Today we weigh two modern varieties in the shadow, or perhaps the light, of a third apple that isn't here: a hundred-sixty-plus-year-old Russian variety called Yellow Transparent.
Both Lodi, at left above, and Pristine were bred to fill, to some extent, Yellow T's shoes. To be a less finicky, longer–shelf-lived replacement for the antique Russian apple (also known as White Transparent).
Pristine is small and oblate, about the size and shape of a Yellow Transparent, also with moderate ribbing. Its yellow-green is lighter than Lodi's and its pretty little rosy blush is more pronounced.
Lodi has an enticing green-apples aroma, while Pristine has no scent.

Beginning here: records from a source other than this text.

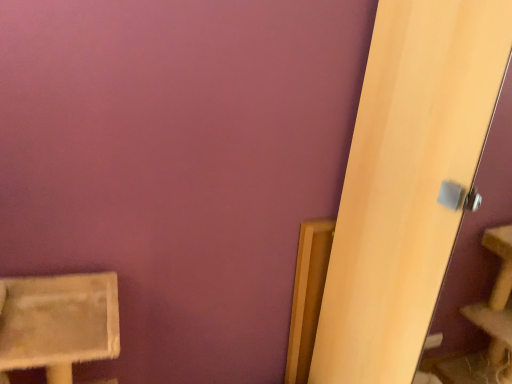
Question: From a real-world perspective, is light wood screen door at right located beneath beige textured cat tree at lower left?

Choices:
 (A) no
 (B) yes

Answer: (A)

Question: Is light wood screen door at right not inside beige textured cat tree at lower left?

Choices:
 (A) yes
 (B) no

Answer: (A)

Question: From the image's perspective, would you say light wood screen door at right is shown under beige textured cat tree at lower left?

Choices:
 (A) yes
 (B) no

Answer: (B)

Question: Is beige textured cat tree at lower left located within light wood screen door at right?

Choices:
 (A) no
 (B) yes

Answer: (A)

Question: Considering the relative positions of light wood screen door at right and beige textured cat tree at lower left in the image provided, is light wood screen door at right to the left of beige textured cat tree at lower left from the viewer's perspective?

Choices:
 (A) no
 (B) yes

Answer: (A)

Question: Can you confirm if light wood screen door at right is wider than beige textured cat tree at lower left?

Choices:
 (A) yes
 (B) no

Answer: (A)

Question: From the image's perspective, would you say beige textured cat tree at lower left is shown under light wood screen door at right?

Choices:
 (A) yes
 (B) no

Answer: (A)

Question: Does beige textured cat tree at lower left have a greater height compared to light wood screen door at right?

Choices:
 (A) yes
 (B) no

Answer: (B)

Question: From a real-world perspective, is beige textured cat tree at lower left below light wood screen door at right?

Choices:
 (A) yes
 (B) no

Answer: (A)

Question: From the image's perspective, is beige textured cat tree at lower left located above light wood screen door at right?

Choices:
 (A) no
 (B) yes

Answer: (A)

Question: Does beige textured cat tree at lower left touch light wood screen door at right?

Choices:
 (A) yes
 (B) no

Answer: (B)

Question: Does beige textured cat tree at lower left have a greater width compared to light wood screen door at right?

Choices:
 (A) no
 (B) yes

Answer: (A)

Question: Considering their positions, is beige textured cat tree at lower left located in front of or behind light wood screen door at right?

Choices:
 (A) behind
 (B) front

Answer: (A)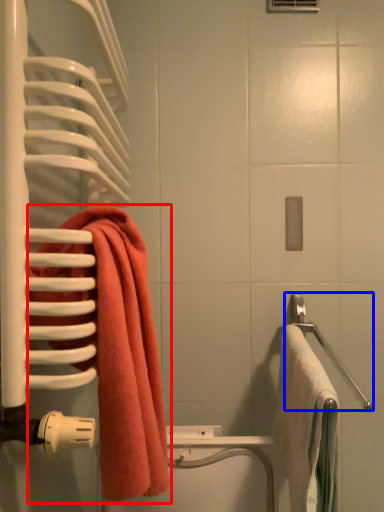
Question: Which of the following is the closest to the observer, towel (highlighted by a red box) or towel bar (highlighted by a blue box)?

Choices:
 (A) towel
 (B) towel bar

Answer: (A)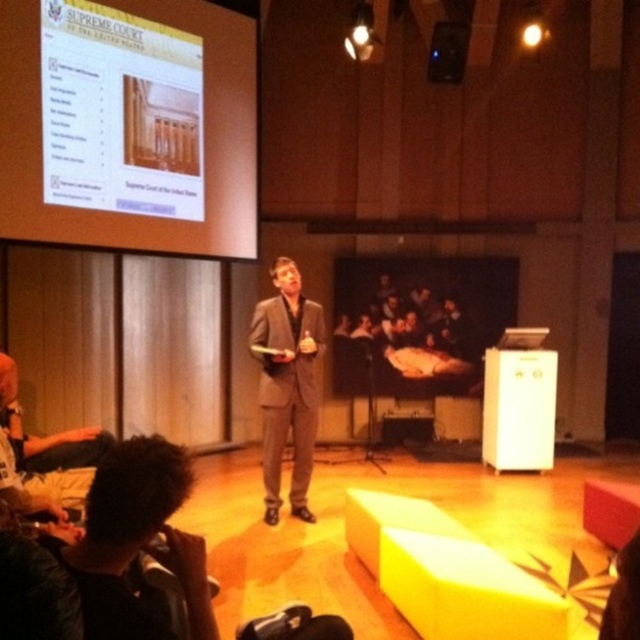
Question: Which point is farther to the camera?

Choices:
 (A) white glossy projection screen at upper left
 (B) matte gray suit at center

Answer: (B)

Question: Can you confirm if white glossy projection screen at upper left is smaller than matte gray suit at center?

Choices:
 (A) yes
 (B) no

Answer: (B)

Question: Among these objects, which one is farthest from the camera?

Choices:
 (A) matte gray suit at center
 (B) white glossy projection screen at upper left

Answer: (A)

Question: Considering the relative positions of white glossy projection screen at upper left and matte gray suit at center in the image provided, where is white glossy projection screen at upper left located with respect to matte gray suit at center?

Choices:
 (A) above
 (B) below

Answer: (A)

Question: Which point is closer to the camera taking this photo?

Choices:
 (A) (250, 321)
 (B) (13, 209)

Answer: (B)

Question: Does white glossy projection screen at upper left appear under matte gray suit at center?

Choices:
 (A) no
 (B) yes

Answer: (A)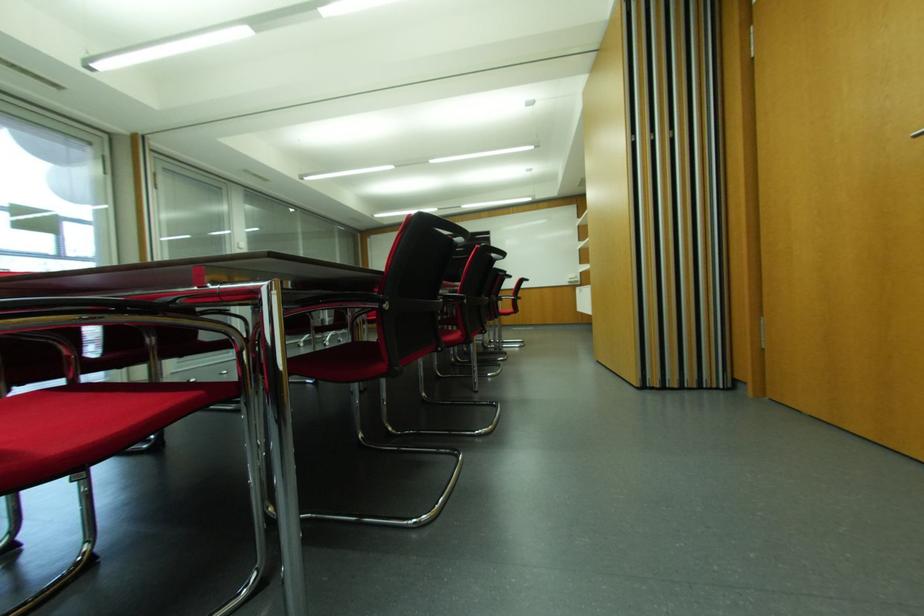
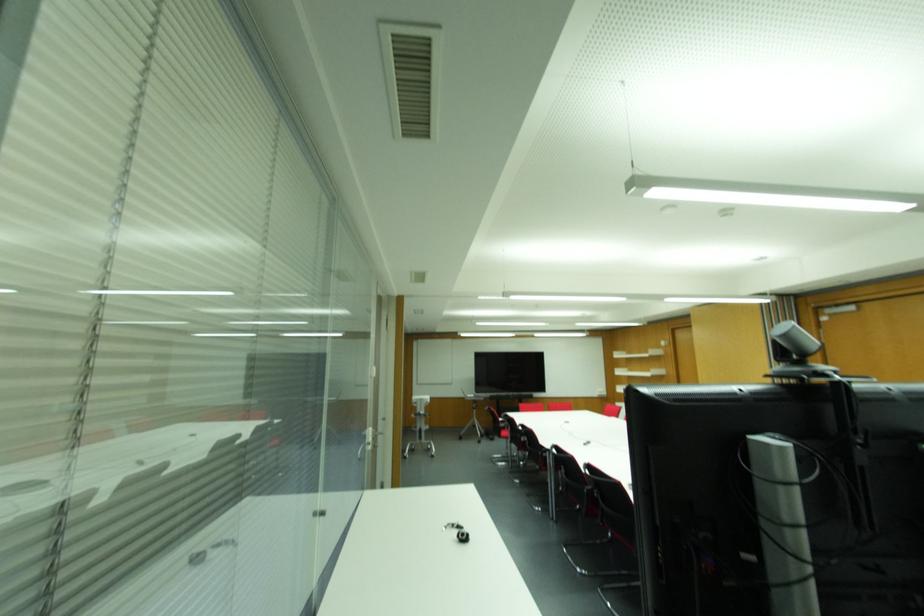
Question: What movement of the cameraman would produce the second image?

Choices:
 (A) Left
 (B) Right
 (C) Forward
 (D) Backward

Answer: (A)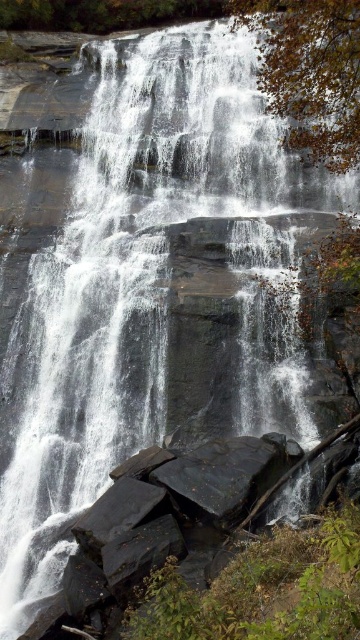
Does black smooth rock at center have a greater width compared to dark gray rock at lower center?

Yes.

Does black smooth rock at center have a greater height compared to dark gray rock at lower center?

Yes, black smooth rock at center is taller than dark gray rock at lower center.

Between point (182, 500) and point (123, 570), which one is positioned behind?

Positioned behind is point (182, 500).

Where is `black smooth rock at center`? black smooth rock at center is located at coordinates (222, 476).

Between dark gray rock at lower center and black smooth rock at lower center, which one is positioned higher?

Positioned higher is black smooth rock at lower center.

Does dark gray rock at lower center appear on the left side of black smooth rock at lower center?

In fact, dark gray rock at lower center is to the right of black smooth rock at lower center.

Locate an element on the screen. dark gray rock at lower center is located at coordinates (140, 554).

Consider the image. Is black smooth rock at center to the right of black smooth rock at lower center from the viewer's perspective?

Correct, you'll find black smooth rock at center to the right of black smooth rock at lower center.

Between black smooth rock at center and black smooth rock at lower center, which one has more height?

Lodi's snowy white flesh has a muted crunch and a soft and delicate texture. It is tolerably tart and bears flavors of table grapes with a hint of vanilla. Its finish is bracing and refreshing.
Pristine by contrast is crisp and juicy. Tart, like Lodi, it is better balanced by sweet notes. There is an enticing blend of lime, vanilla, pear, and white grapes, and a sweet but astringent finish.
I do not have any trouble calling this contest for Pristine, although I have to note that in this case Lodi may be slightly past its prime and Pristine slightly early. Even so, Pristine's flavors are far more interesting and complex.
Furthermore Pristine has proven to be an excellent keeper for an early apple, whereas my Lodi is already starting to go off just a little.
If you are curious, check out the flavors I report in my stand-alone reviews of Pristine, based on samples that were a little more ripe.
See also my Lodi vs. Yellow Transparent comparision.
Today is Lughnasa, the astronomical and spiritual center of the summer in early August. Right around now, or perhaps a few days ago, the Yellow Transparents would be ripe, were anyone to grow them. (A few orchards still do, to my undying respect and gratitude.)
At peak, the delicate and sophisticated Transparents are well worth a journey. The trick, however, is catching them at the right moment.
Yellow Transparent's peak quality is fleeting, and the apples do not keep. Small wonder that many think of the Transparent as fodder for early applesauce rather than eating out of hand.
Yellow Transparent is Lodi's pollen parent, and Lodi was originally sold to farmers as an "improved" Yellow T. But bloodlines aside, I think that Pristine has the better claim to Transparent's legacy of sophisticated flavors at the start of the apple season.